(Beginning of Information supplied)
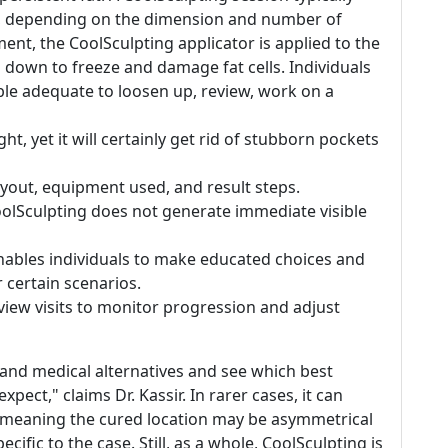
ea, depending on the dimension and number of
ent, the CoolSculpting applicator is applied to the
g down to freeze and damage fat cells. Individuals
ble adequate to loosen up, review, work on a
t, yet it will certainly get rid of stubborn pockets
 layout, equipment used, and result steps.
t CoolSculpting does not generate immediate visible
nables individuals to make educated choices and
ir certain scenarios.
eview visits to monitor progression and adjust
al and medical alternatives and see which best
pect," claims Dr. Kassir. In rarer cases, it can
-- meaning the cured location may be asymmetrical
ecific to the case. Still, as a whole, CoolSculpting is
(End of Information supplied)
*Task to carry out*. Restate exactly, and only, every line from the one that contains "nables individuals to" through the last line of the records.

*Task solution*.
nables individuals to make educated choices and
ir certain scenarios.
eview visits to monitor progression and adjust
al and medical alternatives and see which best
pect," claims Dr. Kassir. In rarer cases, it can
-- meaning the cured location may be asymmetrical
ecific to the case. Still, as a whole, CoolSculpting is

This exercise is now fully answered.